Monday, April 20, 2015

Training log - Week ending 4/19/2015

This week was 74 miles of running, 4000 yards of swimming and 4 "miles" of pool-running -- training log is here.

Just another week of training.  Hopefully the next few weeks will look similar, as I load up on the easy mileage and the controlled workouts.  I'm registered for a race this coming weekend, but have decided to skip it - I've raced a LOT in the past 2 months, and I'd rather just focus on consistent training the next few weeks, with one tune-up race in mid-May.

Other than that, not much to blather on about - I'm just tracking the Boston Marathon results like everyone else. :)

Dailies

Monday:   4 "miles" pool-running, yoga, and then some upper body strengthwork.  Foam rolling at night.

Tuesday:  12 miles very easy (9:06) plus drills and strides, followed with lower body injury prevention work and 1500 yards easy swimming.  Foam rolling at night.

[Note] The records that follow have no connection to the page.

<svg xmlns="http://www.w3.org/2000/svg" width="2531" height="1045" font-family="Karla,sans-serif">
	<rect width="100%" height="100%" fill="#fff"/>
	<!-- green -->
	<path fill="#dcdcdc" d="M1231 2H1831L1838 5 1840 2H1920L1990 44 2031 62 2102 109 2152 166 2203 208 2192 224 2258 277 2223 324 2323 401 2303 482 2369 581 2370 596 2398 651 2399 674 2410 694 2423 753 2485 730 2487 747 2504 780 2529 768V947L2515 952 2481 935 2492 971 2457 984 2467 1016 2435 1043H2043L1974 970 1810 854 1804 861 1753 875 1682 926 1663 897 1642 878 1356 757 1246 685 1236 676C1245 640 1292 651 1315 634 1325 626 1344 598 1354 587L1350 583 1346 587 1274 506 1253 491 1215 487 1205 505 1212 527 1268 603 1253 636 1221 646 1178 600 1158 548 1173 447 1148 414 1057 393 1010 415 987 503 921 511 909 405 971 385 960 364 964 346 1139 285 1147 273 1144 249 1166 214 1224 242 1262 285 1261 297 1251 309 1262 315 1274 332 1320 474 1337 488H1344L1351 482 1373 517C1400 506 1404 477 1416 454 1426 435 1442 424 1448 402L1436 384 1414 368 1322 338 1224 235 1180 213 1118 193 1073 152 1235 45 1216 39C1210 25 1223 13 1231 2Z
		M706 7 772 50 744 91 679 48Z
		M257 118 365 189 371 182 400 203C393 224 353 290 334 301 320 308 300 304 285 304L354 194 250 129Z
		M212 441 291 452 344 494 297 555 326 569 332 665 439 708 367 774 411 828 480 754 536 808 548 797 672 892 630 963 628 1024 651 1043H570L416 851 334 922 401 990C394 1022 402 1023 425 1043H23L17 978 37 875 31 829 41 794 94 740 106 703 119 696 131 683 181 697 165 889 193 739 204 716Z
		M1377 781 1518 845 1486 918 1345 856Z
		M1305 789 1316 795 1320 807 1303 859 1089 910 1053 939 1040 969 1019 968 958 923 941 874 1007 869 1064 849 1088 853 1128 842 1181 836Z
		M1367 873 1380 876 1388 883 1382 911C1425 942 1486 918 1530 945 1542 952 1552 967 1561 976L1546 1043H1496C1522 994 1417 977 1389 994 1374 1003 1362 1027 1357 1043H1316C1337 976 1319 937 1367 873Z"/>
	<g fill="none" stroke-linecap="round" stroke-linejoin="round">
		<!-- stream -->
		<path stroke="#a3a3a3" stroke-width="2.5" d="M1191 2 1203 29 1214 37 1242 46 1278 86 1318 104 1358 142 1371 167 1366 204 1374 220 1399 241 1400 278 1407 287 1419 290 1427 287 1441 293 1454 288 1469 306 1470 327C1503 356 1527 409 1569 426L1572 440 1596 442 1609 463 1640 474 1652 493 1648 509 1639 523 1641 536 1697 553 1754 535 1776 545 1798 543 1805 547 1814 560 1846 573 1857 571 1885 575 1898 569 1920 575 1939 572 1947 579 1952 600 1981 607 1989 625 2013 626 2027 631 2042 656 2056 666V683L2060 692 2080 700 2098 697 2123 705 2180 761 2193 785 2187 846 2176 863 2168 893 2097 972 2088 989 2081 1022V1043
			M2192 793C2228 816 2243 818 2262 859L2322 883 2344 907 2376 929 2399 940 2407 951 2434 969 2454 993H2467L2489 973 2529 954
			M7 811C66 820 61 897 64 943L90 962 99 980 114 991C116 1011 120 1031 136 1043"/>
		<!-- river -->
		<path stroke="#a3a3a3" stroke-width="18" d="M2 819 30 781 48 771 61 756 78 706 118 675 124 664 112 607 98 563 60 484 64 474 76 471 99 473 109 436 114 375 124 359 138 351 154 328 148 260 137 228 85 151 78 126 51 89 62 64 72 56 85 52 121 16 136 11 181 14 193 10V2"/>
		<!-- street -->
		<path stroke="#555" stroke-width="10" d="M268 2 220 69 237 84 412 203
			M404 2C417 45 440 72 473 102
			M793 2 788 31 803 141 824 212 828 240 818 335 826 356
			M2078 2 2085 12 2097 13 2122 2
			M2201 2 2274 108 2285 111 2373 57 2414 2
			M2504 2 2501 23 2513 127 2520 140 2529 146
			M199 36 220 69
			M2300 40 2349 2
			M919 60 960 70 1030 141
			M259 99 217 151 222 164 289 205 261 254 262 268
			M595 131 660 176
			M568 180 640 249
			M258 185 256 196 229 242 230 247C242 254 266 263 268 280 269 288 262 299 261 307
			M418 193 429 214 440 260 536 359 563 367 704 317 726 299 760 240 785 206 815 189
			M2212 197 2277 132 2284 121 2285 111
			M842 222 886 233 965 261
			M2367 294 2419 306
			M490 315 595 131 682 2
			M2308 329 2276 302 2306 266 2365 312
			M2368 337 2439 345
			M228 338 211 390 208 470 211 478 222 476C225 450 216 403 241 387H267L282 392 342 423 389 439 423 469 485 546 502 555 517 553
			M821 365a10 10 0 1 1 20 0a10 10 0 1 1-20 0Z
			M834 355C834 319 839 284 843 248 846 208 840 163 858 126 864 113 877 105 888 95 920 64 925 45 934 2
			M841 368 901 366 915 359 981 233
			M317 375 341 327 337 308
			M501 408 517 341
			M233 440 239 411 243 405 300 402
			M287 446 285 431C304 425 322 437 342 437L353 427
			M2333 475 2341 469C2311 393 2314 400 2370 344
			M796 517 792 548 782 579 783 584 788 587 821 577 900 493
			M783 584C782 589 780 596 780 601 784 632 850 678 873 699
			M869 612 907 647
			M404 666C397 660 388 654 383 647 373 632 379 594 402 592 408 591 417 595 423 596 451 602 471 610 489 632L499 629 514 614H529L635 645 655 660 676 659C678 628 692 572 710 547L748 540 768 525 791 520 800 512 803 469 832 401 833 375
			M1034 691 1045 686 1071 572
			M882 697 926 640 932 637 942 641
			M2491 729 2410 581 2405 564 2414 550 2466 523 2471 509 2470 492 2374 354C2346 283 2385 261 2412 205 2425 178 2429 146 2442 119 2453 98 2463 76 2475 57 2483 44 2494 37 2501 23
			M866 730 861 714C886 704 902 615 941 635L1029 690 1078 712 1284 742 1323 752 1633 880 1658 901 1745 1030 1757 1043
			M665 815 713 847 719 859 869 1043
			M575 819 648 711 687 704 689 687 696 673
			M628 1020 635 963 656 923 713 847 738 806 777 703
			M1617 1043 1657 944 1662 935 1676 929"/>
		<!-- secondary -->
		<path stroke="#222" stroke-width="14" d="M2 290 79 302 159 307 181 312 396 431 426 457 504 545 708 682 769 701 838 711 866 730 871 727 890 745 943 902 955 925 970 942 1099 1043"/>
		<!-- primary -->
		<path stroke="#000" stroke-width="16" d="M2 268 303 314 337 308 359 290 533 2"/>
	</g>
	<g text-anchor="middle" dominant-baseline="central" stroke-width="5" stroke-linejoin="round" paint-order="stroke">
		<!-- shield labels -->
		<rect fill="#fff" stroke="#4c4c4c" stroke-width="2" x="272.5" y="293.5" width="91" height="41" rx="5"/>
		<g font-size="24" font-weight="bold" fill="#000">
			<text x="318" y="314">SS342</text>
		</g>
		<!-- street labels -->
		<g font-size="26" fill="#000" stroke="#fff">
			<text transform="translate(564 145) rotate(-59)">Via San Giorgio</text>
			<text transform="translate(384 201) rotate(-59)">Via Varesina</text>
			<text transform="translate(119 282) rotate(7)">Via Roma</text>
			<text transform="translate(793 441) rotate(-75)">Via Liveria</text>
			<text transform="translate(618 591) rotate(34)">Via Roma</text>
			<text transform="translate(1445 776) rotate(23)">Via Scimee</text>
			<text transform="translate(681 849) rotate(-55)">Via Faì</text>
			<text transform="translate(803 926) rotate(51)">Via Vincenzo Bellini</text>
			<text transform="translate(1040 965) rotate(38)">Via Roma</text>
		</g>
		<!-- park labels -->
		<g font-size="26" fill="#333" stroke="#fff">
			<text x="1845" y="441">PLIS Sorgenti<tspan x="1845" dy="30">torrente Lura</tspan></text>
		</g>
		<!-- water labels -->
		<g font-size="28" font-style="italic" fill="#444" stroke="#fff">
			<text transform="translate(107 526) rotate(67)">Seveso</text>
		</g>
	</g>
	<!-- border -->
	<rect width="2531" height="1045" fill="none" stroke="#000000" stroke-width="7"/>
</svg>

Wednesday: 12 miles very easy (9:09 pace), followed by drills and strides, and then a yoga class.  Massage at night.

Thursday:   6 very easy miles to yoga (9:23), yoga, and then another 3 very easy (8:51), followed by drills and strides.  Foam rolling at night.

Friday:  12.5 miles, including a cruise intervals workout of 2x3200m in 12:53 (6:32/6:21) and 12:51 (6:27/6:24), followed by lower body injury prevention work and 1500 yards easy swimming.  Foam rolling at night.

Saturday:   12 miles very easy (9:05) plus drills and strides.   Injury prevention/upper body strength work and foam rolling in afternoon.

Sunday:  16.5 mile progression run - first 5 miles averaging 8:42 pace, next 6 averaging 7:54 pace, and last 5 at 6:55 pace (with an extra cool-down jog at end).  Followed by lower body injury prevention work.  1000 yards easy swimming, yoga, and foam rolling in the afternoon.

1 comment:

  1. I like your progression run. I need to add those in if/when I ever get back to distance.